As historian Ian Kershaw, who wrote a foreword to Lee’s book, notes: “The timing and character of the feasibility studies of Foxley meant that the plan… never had a chance of being put into operation.” He continues: “All the designs for an assassination attempt were predicated on the attack taking place either at Hitler’s residence at the Berghof… or on his special train, while it was stationed in that area or traveling from that region.”

Hess the hypnotized?

The SOE nonetheless continued to look around for ideas to kill leading Nazis. Perhaps the most bizarre was the suggestion — labeled Foxley II — that it might be possible to hypnotize Rudolf Hess, who was in British hands after making an unexplained, solo flight to the UK in 1941, to carry out the killing.

The notion was originally floated in July 1944 by a senior SOE agent, Major Leopold Herbert Manderstam. He imagined that Hess might be induced to assassinate SS chief Heinrich Himmler, having been led to believe that he was the obstacle to a peace deal between Britain and Germany. Later, senior SOE leaders began examining whether Hess might be hypnotized to kill other top Nazis, including Hitler.

Although there were huge obstacles to such a plan — Hess, for instance, was, by this point, viewed as a traitor or insane by Hitler and his leadership and was thus unlikely to have been allowed access to them — it is not as wacky as it first seems, believes Lee.

The Berghof’s Great Hall. (Bundesarchiv, Bild / CC-BY-SA 3.0)

Indeed, there was a body of academic research into the potential and limitations of hypnosis available at the time which, at the least, made the idea worthy of consideration. Hess, furthermore, was potentially open to hypnosis, being obsessed with the notion, which he described to British doctors in early 1945, that the Jews were using it against Germany.

What seems crazy to historians today was actually in the context of the 1940s based on existing scientific knowledge

“What seems crazy to historians today was actually in the context of the 1940s based on existing scientific knowledge,” Lee says. “Look at how susceptible Hess personally was to hypnotism, he was about as susceptible as you get.”

But would the assassination of Hitler at this relatively late stage in the war have made any difference?

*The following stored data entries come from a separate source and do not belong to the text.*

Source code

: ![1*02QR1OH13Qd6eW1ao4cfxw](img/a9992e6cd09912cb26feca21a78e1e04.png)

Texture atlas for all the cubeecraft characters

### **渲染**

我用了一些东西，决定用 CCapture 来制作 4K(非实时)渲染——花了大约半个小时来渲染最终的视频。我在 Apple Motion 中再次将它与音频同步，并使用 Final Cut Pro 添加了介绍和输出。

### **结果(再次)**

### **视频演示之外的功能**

The various potential outcomes of the Führer’s death were much-debated by the SOE. From the Allies’ vantage point, the optimal impact was that his assassination would bring about the kind of rapid implosion of the Third Reich that in fact occurred after Hitler’s suicide in late April 1945.

But might the Führer’s assassination have resulted in a more competent leader taking the helm and potentially prolonging the war or attempting to cut a deal with the western Allies?

In reality, believes Lee, it was too late for either of these scenarios to have played out. Committed to Germany’s unconditional surrender and seeing the end was in sight, Britain and America had no incentive — even if they had been so inclined — to negotiate a separate peace. At the same time, his likely successors, such as Himmler or Hermann Goring, were scarcely more militarily competent than Hitler and would not, argues Lee, have been able to revive Germany’s fortunes.

Kershaw believes that some within the SOE’s senior ranks were more concerned about the postwar period. They feared that the notion of a “martyred” Führer might have further radicalized the Nazis’ die-hard supporters.

However, even by early 1945, it was not too late for Hitler’s assassination to have mattered enormously to a continent on which he had already wrought untold suffering and death. A successful attempt in the summer of 1944 would have cut a whole year off the war.

As Lee argues, the massive German counteroffensives of late 1944, the rising toll in the death camps, and the fact that the conflict’s final weeks were among its bloodiest indicate that, at any point before May 1945, Hitler’s death could have saved a great number of lives.